(HOW TO COMPLETE THIS TASK): Reproduce the lines of the records verbatim, starting at the line that contains "MONITORULDEGALATI" and ending at the line that contains "publică din cadrul", with both of those lines included.

=== EXTRACTED MATERIAL ===

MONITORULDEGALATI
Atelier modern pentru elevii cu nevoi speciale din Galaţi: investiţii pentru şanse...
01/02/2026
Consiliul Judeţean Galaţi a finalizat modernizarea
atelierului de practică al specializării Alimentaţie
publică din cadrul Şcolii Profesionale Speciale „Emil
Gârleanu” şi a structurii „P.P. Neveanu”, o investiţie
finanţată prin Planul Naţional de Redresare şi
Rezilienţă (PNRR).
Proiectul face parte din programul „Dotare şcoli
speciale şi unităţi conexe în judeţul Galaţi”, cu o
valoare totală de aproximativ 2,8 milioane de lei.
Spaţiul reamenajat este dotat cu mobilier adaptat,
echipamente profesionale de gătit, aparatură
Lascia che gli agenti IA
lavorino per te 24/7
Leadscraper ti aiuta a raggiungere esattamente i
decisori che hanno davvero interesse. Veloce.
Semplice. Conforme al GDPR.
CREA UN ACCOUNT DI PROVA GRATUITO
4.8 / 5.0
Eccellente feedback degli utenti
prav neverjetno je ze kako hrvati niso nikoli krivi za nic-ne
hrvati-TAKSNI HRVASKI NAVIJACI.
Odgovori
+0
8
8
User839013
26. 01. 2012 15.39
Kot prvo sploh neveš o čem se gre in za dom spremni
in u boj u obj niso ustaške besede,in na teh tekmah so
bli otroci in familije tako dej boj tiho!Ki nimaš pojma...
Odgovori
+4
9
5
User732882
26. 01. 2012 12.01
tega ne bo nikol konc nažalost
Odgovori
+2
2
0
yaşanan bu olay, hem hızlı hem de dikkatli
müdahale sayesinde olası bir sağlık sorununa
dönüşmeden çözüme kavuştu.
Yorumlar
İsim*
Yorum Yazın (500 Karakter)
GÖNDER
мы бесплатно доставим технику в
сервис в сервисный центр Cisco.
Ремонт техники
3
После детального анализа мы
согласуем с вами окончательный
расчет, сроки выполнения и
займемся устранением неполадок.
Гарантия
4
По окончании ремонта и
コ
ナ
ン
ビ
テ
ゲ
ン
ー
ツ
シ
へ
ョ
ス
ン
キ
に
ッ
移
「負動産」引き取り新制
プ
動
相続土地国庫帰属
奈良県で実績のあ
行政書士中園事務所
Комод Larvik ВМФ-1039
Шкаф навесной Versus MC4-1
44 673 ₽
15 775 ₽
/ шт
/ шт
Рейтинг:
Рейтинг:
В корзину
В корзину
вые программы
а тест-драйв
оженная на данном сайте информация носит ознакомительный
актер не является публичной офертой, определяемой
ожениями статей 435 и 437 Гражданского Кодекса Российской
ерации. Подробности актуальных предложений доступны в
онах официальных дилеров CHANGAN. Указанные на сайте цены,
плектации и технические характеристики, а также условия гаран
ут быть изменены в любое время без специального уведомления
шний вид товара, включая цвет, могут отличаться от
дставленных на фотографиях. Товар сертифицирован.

===
=== EXTRACTED MATERIAL ===

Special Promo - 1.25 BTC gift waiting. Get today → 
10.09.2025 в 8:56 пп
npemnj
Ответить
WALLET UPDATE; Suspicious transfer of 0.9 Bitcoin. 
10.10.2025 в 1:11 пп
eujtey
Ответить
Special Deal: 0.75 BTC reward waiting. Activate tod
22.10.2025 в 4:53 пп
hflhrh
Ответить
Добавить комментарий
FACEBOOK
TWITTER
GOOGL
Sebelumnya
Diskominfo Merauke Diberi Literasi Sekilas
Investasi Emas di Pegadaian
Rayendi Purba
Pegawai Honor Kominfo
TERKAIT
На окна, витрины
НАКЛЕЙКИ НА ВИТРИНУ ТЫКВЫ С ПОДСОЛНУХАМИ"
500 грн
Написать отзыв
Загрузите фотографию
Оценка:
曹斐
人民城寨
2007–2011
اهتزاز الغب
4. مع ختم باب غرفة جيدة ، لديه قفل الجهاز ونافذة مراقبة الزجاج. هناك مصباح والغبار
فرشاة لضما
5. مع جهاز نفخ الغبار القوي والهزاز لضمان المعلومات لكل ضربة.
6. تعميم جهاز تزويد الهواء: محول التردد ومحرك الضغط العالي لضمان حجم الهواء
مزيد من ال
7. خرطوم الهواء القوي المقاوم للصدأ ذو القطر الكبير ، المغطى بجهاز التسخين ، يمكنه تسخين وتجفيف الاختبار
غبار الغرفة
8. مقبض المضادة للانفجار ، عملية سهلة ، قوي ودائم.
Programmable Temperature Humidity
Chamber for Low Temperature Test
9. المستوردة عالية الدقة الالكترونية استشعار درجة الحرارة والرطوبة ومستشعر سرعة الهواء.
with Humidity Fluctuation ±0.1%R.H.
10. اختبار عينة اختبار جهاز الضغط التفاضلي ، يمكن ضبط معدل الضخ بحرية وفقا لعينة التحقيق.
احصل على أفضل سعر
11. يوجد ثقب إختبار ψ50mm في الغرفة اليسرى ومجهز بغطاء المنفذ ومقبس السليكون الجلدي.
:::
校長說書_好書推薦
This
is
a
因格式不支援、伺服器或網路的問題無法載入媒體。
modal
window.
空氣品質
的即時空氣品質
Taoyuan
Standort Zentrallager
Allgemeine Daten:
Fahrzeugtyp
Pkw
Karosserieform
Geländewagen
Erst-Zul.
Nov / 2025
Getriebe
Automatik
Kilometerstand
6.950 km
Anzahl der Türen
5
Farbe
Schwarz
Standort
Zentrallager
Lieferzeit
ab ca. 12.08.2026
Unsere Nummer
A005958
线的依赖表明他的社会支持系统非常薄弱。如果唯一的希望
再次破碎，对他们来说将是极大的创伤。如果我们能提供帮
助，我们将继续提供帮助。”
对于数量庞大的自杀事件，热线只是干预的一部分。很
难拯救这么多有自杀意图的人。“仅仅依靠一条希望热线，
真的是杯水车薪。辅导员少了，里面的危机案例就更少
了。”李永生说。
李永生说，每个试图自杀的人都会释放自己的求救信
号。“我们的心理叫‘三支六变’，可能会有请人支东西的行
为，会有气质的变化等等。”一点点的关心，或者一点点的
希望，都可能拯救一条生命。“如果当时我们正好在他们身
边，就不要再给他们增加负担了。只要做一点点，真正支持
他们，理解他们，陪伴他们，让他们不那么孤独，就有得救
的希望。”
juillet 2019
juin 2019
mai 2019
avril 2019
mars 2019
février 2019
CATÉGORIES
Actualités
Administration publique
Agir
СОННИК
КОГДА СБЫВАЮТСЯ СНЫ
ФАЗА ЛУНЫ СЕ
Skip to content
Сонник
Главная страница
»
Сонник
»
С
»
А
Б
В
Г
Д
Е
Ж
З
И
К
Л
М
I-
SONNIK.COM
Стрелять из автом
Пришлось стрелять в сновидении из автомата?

===
=== EXTRACTED MATERIAL ===

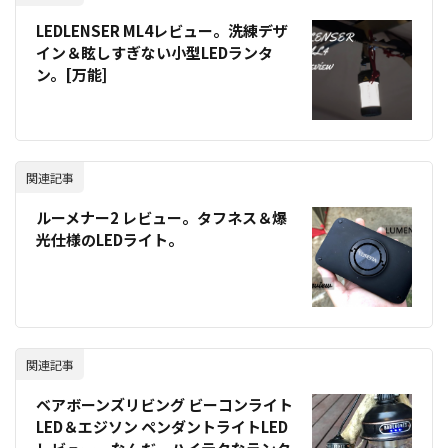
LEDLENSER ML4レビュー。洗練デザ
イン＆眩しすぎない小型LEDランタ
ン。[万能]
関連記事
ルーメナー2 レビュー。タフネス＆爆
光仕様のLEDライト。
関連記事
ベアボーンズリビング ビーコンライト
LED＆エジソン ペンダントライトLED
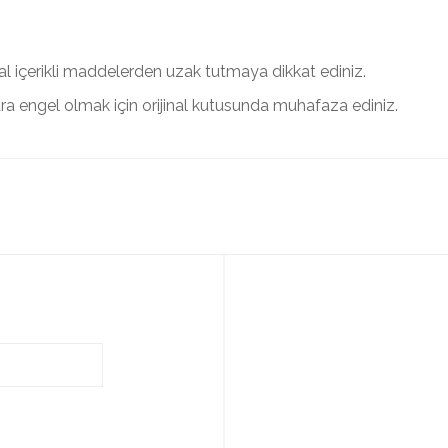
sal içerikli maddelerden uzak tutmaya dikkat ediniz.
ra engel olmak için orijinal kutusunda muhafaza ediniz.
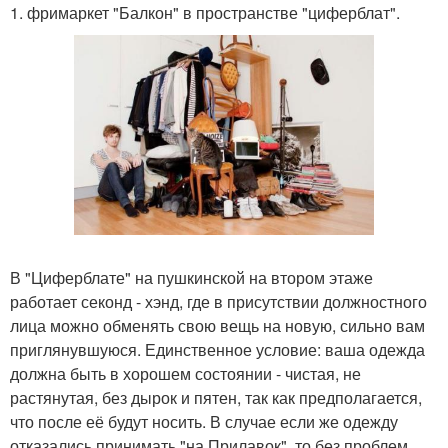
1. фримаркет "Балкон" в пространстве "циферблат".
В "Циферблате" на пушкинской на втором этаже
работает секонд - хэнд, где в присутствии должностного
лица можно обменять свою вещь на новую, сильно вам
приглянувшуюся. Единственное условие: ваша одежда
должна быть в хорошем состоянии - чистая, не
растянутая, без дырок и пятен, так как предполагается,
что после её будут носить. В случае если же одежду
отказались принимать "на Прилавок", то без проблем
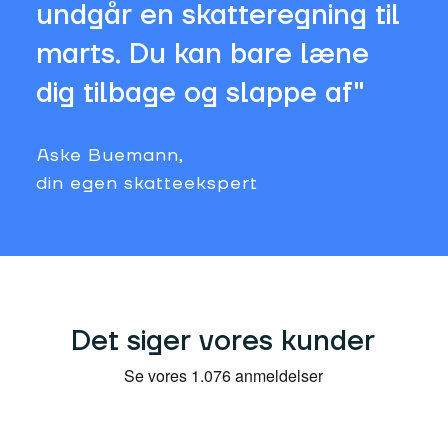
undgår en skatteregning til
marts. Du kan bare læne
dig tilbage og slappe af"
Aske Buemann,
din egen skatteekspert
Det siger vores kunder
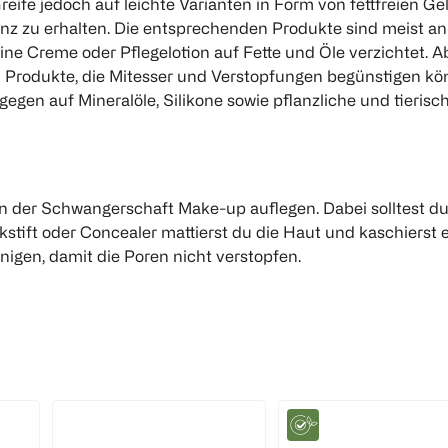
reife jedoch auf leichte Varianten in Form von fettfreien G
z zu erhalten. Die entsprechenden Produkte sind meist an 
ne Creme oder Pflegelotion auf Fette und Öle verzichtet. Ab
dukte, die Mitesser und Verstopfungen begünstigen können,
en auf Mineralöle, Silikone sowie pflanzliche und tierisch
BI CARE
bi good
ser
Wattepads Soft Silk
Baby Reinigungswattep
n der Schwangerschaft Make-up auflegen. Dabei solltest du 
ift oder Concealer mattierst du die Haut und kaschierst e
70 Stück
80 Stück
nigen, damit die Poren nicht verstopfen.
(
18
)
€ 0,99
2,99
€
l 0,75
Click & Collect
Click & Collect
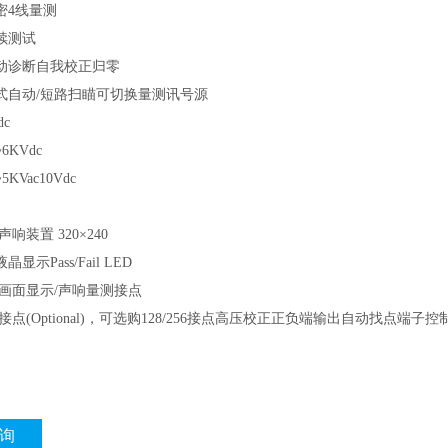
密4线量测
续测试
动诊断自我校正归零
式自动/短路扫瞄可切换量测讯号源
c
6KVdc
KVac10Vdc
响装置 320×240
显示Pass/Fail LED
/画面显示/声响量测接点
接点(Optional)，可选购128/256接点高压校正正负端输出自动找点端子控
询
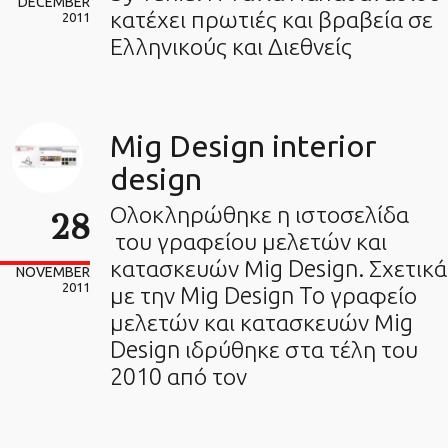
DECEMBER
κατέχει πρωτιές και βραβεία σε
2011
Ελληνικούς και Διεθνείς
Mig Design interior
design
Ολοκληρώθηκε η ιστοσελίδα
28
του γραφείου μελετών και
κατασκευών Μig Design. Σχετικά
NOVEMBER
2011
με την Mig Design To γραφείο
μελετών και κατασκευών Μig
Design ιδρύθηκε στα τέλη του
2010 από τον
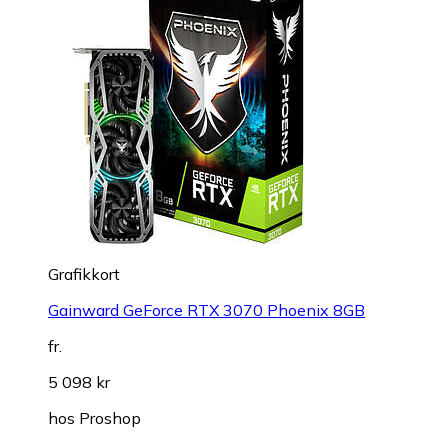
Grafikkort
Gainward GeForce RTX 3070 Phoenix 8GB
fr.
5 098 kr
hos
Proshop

===

(FINISHED TASK):
MONITORULDEGALATI
Atelier modern pentru elevii cu nevoi speciale din Galaţi: investiţii pentru şanse...
01/02/2026
Consiliul Judeţean Galaţi a finalizat modernizarea
atelierului de practică al specializării Alimentaţie
publică din cadrul Şcolii Profesionale Speciale „Emil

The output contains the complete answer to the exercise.